For once, attacking the code from various angles can help
you get a bite on it.
This version essentially bakes once into the definition
of defmacro, making our macro more robust against
re-evaluation.
Nonetheless, I will explain it to you. It essentially relies on a
two-way binding at different times. Let’s go by evaluation order instead
of definition order. The inner let will be evaluated first.
It binds all symbols to their respective gensyms. This will then be
evaluated to rewrite the body—every occurrence of the original variable
will be replaced by the gensym.
Let’s illustrate it (this is not exactly what happens, but might help with the intuition:
; original pass:
(defmacro! square [y]
`(* %y %y))
; first pass:
(defmacro square [y]
(let [y 'gensym-symbol]
`(* %y %y)))
; evaluated first pass:
(defmacro square [y]
`(* %gensym-symbol %gensym-symbol))
In the second pass, the outer let kicks in. It will be
added to the definition rather than executed, and will bind the
generated symbols to the original variable:
(defmacro square [y]
`(* %gensym-symbol %gensym-symbol))
; expanded:
(defmacro square [y]
(let [gensym-symbol y]
`(* %gensym-symbol %gensym-symbol)))
And this is the code we finally end up with, ensuring that
y will only be evaluated once, stored in a variable, and
then rewritten.
If this was a bit much, don’t fret! This macro is often described as one of the pinnacles of the craft, and Peter Norvig wrote “If you can understand how to write and when to use once-only, then you truly understand macros.” It’s a macro worth studying, but one that feels slippery even after you’ve implemented it a few times in various languages.
Fin
And that concludes today’s session on macros!

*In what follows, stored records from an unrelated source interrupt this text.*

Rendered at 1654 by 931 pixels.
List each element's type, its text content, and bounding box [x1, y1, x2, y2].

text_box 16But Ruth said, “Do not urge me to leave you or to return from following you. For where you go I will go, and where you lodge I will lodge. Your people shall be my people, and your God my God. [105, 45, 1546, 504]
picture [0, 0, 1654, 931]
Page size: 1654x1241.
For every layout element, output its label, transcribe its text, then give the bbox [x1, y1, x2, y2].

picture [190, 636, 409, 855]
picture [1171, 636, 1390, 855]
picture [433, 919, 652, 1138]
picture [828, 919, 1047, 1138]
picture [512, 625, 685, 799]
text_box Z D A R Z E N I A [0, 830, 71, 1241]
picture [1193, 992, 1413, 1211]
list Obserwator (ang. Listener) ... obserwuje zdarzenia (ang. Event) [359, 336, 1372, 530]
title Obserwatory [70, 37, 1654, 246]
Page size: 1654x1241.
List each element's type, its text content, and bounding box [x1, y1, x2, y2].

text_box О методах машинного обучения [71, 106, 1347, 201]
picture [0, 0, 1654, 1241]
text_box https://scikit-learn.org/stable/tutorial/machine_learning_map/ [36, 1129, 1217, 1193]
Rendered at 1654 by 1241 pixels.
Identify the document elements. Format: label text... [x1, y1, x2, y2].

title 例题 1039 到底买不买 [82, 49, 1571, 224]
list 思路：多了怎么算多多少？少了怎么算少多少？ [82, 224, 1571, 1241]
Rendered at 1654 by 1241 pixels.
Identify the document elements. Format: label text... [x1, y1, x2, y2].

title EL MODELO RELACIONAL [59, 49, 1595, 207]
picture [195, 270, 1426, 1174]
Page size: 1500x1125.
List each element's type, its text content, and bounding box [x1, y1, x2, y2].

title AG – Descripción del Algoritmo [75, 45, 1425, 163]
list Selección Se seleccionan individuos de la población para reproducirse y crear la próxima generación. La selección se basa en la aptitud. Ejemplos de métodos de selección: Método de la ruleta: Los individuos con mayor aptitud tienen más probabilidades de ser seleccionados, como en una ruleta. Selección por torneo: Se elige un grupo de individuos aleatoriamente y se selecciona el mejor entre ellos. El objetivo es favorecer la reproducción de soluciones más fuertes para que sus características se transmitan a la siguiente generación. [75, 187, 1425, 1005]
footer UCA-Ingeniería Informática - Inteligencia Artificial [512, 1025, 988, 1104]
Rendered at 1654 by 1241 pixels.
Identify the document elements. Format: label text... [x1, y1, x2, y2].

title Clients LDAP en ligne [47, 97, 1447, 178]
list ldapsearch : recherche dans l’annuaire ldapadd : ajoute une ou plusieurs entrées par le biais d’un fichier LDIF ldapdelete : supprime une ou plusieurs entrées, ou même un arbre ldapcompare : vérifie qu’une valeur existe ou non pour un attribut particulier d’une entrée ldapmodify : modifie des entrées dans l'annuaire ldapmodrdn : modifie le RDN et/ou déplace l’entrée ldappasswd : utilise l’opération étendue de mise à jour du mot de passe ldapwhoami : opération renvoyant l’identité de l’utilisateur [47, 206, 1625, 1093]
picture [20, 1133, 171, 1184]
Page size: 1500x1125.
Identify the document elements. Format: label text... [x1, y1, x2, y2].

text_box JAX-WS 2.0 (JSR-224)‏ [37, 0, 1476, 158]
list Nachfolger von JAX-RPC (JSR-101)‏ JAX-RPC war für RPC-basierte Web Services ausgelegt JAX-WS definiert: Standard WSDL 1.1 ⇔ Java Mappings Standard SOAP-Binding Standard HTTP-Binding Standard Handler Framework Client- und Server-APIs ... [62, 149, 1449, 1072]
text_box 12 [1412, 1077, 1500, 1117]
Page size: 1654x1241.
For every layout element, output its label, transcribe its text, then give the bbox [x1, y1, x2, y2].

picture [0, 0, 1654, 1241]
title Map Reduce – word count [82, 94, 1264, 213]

We’re getting into truly advanced territory now, implementing macros to make writing macros more convenient.
I hope you enjoyed this session, I know I did! These macros are near and dear to my heart, and each one represents another layer of the macro onion unpeeled!
Let me know whether you liked this one, and if you have any more macro or language feature requests! I’ll be sure to put it in the backlog! See you around!